Queering War: Gender, Children and the Charge of Mass Violence


  • Date: November 13th, Wednesday, 2019 12:00-14:00
  • Location: Room 240, SNUAC (Bldg. 101)

Sabine Frühstück

Koichi Takashima Chair in Japanese Cultural Studies

Professor, Department of East Asian Languages & Cultural Studies

University of California at Santa Barbara

fruhstuck@eastasian.ucsb.edu

http://www.eastasian.ucsb.edu/people/faculty/sabine-fruhstuck/

 

Sabine Frühstück is the Koichi Takashima Chair in Japanese Cultural Studies at the University of California at Santa Barbara. She is mostly interested in the study of modern and contemporary Japanese culture and its relationships to the rest of the world. Frühstück has published widely on the ageing of society, gender and sexuality, the military, war and violence, and childhood and play in modern and contemporary Japan. Her recent publications include Playing War: Children and the Paradoxes of Modern Militarism in Japan (University of California Press, 2017) and Child’s Play: Multi-sensory Histories of Children and Childhood in Japan (co-edited with Anne Walthall, University of California Press, 2017). She is currently completing a monograph on Gender and Sexuality in Modern Japan that is contracted with Cambridge University Press.

 

Queering War: Gender, Children and the Charge of Mass Violence

 Not since the beginning of the twentieth century has a newly fervent rhetoric about the condition and future of Japan’s children and childhood so closely coincided with an equally heated debate about (the specter of) Japan’s rise as a military and war-making power. In debates regarding both issues, the figure of the child has been rhetorically mobilized to represent both national decline and a weakening of the late capitalist belief in a yet brighter, richer, and happier future. At the same time, children and their emotional value—replete with their presumed vulnerability, innocence, and sweetness, which has been so regularly utilized over the decades—appear to today hold more use value with the military than at any other moment since the end of the Asia-Pacific War. Yet, the terrain has shifted: the militarization of childhood of the modern era has lost ground to and is closely intertwined with the ever-multiplying mechanisms that further the infantilization of militarism.
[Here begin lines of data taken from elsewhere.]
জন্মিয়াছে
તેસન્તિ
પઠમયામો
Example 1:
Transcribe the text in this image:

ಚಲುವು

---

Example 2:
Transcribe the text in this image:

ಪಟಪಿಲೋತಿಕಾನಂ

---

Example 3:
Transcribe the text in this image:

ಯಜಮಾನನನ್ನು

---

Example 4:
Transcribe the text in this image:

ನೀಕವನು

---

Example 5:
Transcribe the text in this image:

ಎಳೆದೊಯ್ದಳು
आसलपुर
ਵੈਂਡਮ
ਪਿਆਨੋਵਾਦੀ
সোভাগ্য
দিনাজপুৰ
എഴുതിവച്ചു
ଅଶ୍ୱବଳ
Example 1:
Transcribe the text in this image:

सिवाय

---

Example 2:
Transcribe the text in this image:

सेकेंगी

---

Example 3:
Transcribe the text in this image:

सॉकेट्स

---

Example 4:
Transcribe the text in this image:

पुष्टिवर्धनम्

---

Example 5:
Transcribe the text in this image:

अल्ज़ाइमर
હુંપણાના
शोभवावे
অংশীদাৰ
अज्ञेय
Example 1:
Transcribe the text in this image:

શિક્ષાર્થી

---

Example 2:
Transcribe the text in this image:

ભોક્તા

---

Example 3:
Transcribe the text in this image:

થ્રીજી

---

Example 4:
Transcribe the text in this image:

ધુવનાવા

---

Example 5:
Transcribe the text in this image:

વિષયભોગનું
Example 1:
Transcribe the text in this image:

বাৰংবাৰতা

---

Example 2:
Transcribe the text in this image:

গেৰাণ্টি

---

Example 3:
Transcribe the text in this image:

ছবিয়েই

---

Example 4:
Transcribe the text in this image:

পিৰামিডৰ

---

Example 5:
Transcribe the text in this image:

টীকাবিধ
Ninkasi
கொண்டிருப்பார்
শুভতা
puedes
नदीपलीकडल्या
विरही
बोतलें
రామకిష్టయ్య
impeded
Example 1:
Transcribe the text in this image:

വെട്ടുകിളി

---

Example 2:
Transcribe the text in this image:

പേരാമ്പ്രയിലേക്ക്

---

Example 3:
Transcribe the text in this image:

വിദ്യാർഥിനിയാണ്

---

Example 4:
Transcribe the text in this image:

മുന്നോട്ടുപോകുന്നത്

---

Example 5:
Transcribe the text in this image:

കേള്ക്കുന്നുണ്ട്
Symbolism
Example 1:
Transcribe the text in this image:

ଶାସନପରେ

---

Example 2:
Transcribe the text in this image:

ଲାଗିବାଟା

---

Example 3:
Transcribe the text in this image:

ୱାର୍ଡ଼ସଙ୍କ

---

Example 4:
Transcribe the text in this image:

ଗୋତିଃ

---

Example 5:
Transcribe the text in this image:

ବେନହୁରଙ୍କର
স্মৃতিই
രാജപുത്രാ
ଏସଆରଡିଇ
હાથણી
In this talk, Frühstück analyzes various modes of “Queering War”—the ways the Self-Defense Forces and the U.S. Forces Japan have manipulated the categories of childhood and war in order to appeal to (eventually recruitable) children. While military recruitment materials around the world have claimed the capacity to turn formerly unformed and directionless children into adults and, particularly, boys into men, the Self-Defense Forces, more than any military establishment elsewhere, has taken a different route, instead variously infantilizing, feminizing, and sexualizing service members, potential recruits, and sympathizers. Such efforts are the means by which the Self-Defense Forces’ public relations apparatus attempts to ensure its viability in an environment marked by the contentious legacy of Japan’s imperialist war in Asia—as well as by an ever-shrinking population, whose young generation shows next to no signs of a will to war, thus potentially hampering the current administration’s aspirations.
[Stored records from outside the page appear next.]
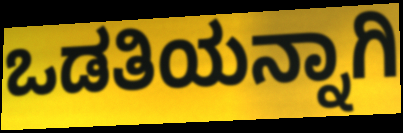
ಒಡತಿಯನ್ನಾಗಿ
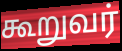
கூறுவர்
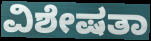
ವಿಶೇಷತಾ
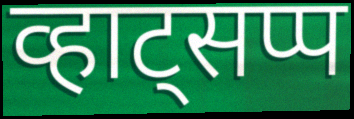
व्हाट्सप्प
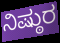
ನಿಷ್ಠುರ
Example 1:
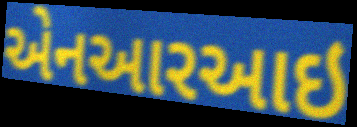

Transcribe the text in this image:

એનઆરઆઇ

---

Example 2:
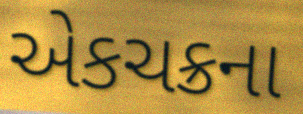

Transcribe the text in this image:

એકચક્રના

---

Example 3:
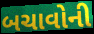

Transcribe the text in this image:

બચાવોની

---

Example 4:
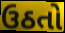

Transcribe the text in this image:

ઉઠતો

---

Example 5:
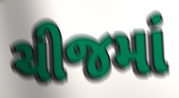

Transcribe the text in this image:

ચીજમાં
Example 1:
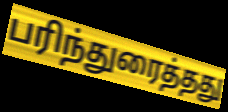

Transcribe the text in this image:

பரிந்துரைத்தது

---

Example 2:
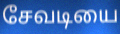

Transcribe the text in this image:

சேவடியை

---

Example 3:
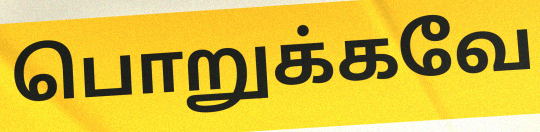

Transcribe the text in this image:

பொறுக்கவே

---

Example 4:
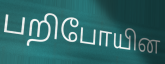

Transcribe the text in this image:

பறிபோயின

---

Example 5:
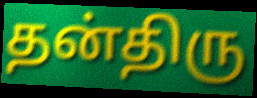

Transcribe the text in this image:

தன்திரு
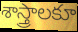
శాస్త్రాలకూ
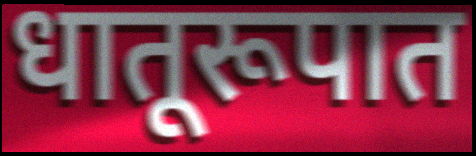
धातूरूपात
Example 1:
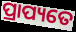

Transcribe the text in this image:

ପ୍ରାପ୍ୟତେ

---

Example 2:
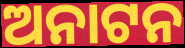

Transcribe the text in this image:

ଅନାଟନ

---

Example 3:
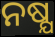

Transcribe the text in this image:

ନଷ୍ଯ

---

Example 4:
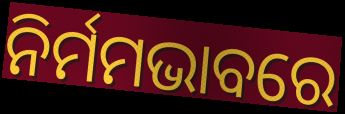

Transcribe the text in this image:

ନିର୍ମମଭାବରେ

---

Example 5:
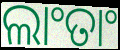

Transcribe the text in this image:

ଲାଂତାଂ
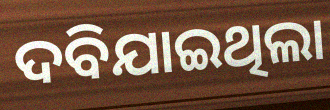
ଦବିଯାଇଥିଲା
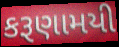
કરૂણામયી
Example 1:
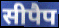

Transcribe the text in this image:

सीपैप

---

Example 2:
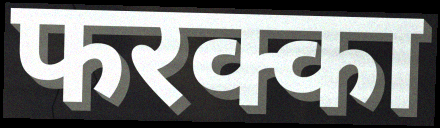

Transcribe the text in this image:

फरक्का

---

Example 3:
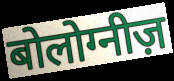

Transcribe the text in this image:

बोलोग्नीज़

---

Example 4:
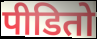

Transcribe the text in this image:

पीडितो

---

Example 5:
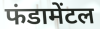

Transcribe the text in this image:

फंडामेंटल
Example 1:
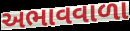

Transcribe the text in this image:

અભાવવાળા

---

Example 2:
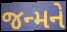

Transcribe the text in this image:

જન્મને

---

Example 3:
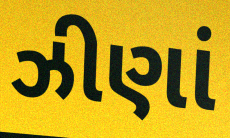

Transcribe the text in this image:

ઝીણાં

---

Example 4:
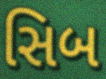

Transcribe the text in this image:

સિબ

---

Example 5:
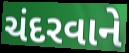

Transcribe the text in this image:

ચંદરવાને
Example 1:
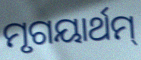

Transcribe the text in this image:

ମୃଗୟାର୍ଥମ୍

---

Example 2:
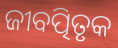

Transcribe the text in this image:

ଜୀବତ୍ପିତୃକ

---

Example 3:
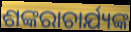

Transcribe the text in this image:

ଶଙ୍କରାଚାର୍ଯ୍ୟଙ୍କ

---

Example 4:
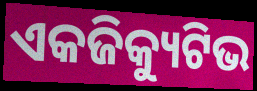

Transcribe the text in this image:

ଏକଜିକ୍ୟୁଟିଭ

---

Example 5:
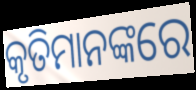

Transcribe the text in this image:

କୃତିମାନଙ୍କରେ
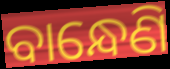
ବାନ୍ଧେଣି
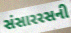
સંસારરસની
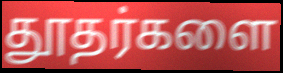
தூதர்களை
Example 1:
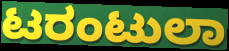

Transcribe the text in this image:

ಟರಂಟುಲಾ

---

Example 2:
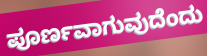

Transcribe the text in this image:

ಪೂರ್ಣವಾಗುವುದೆಂದು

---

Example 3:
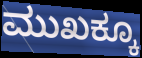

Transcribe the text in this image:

ಮುಖಕ್ಕೂ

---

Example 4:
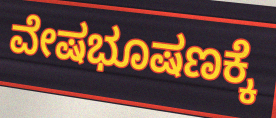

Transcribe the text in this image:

ವೇಷಭೂಷಣಕ್ಕೆ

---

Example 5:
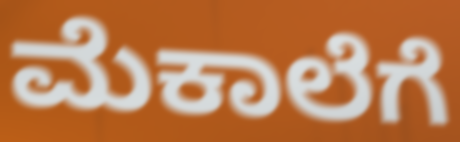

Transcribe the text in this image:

ಮೆಕಾಲೆಗೆ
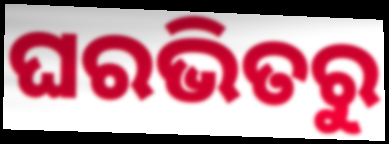
ଘରଭିତରୁ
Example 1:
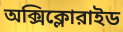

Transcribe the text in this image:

অক্সিক্লোরাইড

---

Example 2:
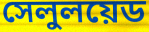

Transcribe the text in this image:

সেলুলয়েড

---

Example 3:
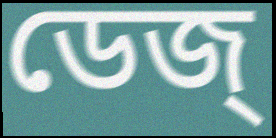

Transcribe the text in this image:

ডেজ্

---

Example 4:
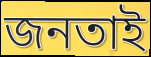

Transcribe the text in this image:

জনতাই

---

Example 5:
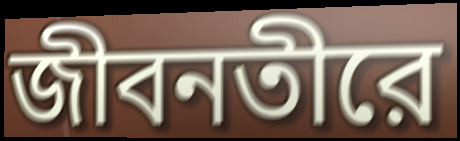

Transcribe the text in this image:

জীবনতীরে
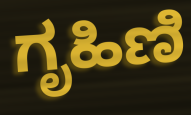
ಗೃಹಿಣಿ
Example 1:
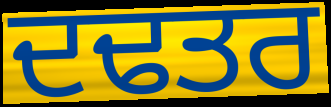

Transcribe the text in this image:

ਦਢਤਰ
SNUAC Northeast Asia Center invited Professor Sabine Frühstück (University of California at Santa Barbara) for a lecture on the changes in contemporary Japanese society with the topic “Queering War: Gender, Children and the Charge of Mass Violence” on November 13th.
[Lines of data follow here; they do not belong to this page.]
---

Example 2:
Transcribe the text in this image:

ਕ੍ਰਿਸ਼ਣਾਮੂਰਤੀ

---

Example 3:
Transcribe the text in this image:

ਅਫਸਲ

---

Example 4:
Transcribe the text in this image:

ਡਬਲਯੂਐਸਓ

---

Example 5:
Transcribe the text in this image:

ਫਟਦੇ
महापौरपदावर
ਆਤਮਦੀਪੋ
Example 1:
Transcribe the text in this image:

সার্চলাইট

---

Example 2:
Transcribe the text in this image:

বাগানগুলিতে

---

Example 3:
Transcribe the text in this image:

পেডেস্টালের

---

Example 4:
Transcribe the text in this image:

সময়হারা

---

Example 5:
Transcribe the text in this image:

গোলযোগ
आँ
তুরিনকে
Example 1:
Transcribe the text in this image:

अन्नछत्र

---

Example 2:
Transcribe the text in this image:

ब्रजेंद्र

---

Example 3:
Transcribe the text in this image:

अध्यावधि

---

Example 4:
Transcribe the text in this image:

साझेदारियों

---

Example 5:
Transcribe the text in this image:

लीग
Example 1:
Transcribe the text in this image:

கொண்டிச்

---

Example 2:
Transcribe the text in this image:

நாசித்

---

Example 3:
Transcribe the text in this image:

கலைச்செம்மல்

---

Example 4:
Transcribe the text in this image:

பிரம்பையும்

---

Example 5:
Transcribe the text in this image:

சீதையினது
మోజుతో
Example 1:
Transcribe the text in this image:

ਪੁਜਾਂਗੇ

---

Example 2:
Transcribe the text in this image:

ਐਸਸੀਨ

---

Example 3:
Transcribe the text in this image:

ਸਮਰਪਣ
Prof. Frühstück illuminated how the U.S. Forces in Japan have manipulated the categories of childhood and war in order to appeal to children, and critically analyzed that mass violence from a gender studies point of view is being justified through tactful propaganda and manipulations on children. Photos, animations, and video materials showed that while military recruitment materials generally utilize masculinity as their major means, the Self-Defense Forces in Japan have instead infantilized, feminized, and sexualized service members, potential recruits, and sympathizers. Prof. Frühstück suggested that such promotional strategy of the Self-Defense Forces is at once an attempt to ensure its viability in an environment marked by the contentious legacy of Japan’s imperialist war in Asia as well as a response to an ever-shrinking population, whose young generation shows next to no signs of a will to war, thus potentially hampering the current administration’s aspirations. As she continued a discussion with the participants, she also shared her gender theory approach to the changes in contemporary Japanese society.